Often she would come to Co' Co's kitchen and order a coffee to go, I might be out front cleaning up the walkway...
She seemed to be at ease with herself...... always had time for a few words....... before she strolled out to her car and left.
A gentle rain.
She died of Cancer later I heard...............
I wonder if she knew at the time....?
I didn't.
Placid....... I guess that is the word I am looking for.. she seemed placid, perhaps in retrospect it was self resignation on her part?
I was up by the old Scotty's in between there and the Eckards drug store... I was messing with my old dump truck... That had an expired license plate...I had been out of town a good while and the law enforcement car was nearby with two agents in it... I stepped deliberate into their line of sight to block the bad sticker date...... It worked... or either they saw it and did not really care.

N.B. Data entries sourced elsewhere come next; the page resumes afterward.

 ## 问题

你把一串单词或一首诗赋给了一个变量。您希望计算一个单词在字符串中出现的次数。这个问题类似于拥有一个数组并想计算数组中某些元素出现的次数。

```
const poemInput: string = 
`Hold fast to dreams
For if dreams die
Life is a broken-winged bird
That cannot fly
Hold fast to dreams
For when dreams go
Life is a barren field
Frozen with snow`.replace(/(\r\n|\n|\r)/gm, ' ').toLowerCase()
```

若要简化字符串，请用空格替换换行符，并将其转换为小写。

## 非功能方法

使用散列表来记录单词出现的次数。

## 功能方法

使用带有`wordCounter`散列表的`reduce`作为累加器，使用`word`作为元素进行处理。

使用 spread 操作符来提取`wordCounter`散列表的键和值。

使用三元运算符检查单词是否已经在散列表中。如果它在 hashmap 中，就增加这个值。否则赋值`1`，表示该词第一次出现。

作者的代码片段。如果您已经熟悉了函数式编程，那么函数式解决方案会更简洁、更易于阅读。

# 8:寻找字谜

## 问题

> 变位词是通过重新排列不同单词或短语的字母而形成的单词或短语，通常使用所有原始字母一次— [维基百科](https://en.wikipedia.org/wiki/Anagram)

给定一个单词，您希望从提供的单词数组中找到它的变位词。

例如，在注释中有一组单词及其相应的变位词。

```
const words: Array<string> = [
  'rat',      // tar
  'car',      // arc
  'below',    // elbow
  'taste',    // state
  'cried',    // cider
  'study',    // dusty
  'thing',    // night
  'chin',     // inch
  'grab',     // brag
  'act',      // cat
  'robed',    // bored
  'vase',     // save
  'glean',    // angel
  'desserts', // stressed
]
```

As I spoke with her briefly in passing........ I had been in a fire fight as of recent then ... and nearly been missed by a bullet, it was exciting.
As she walked away I felt it was important and inflated my ego to exaggerate and tell her the story before she left.
Every once and a while you meet a truly nice person... a sincere person...
It strikes me as sad she died so young... must of really been so for her husband......
Why would you have a dream out of the blue about some one you once barely knew but remember so well in the briefness of circumstance and reminisce about her demeanor towards yourself?
Just to share a moment a few words or two.... unhurriedly and speaking about nothing much.
What was it? .... a life............of
knowing some of the unusual and
living on the Fringes........ I am grateful for.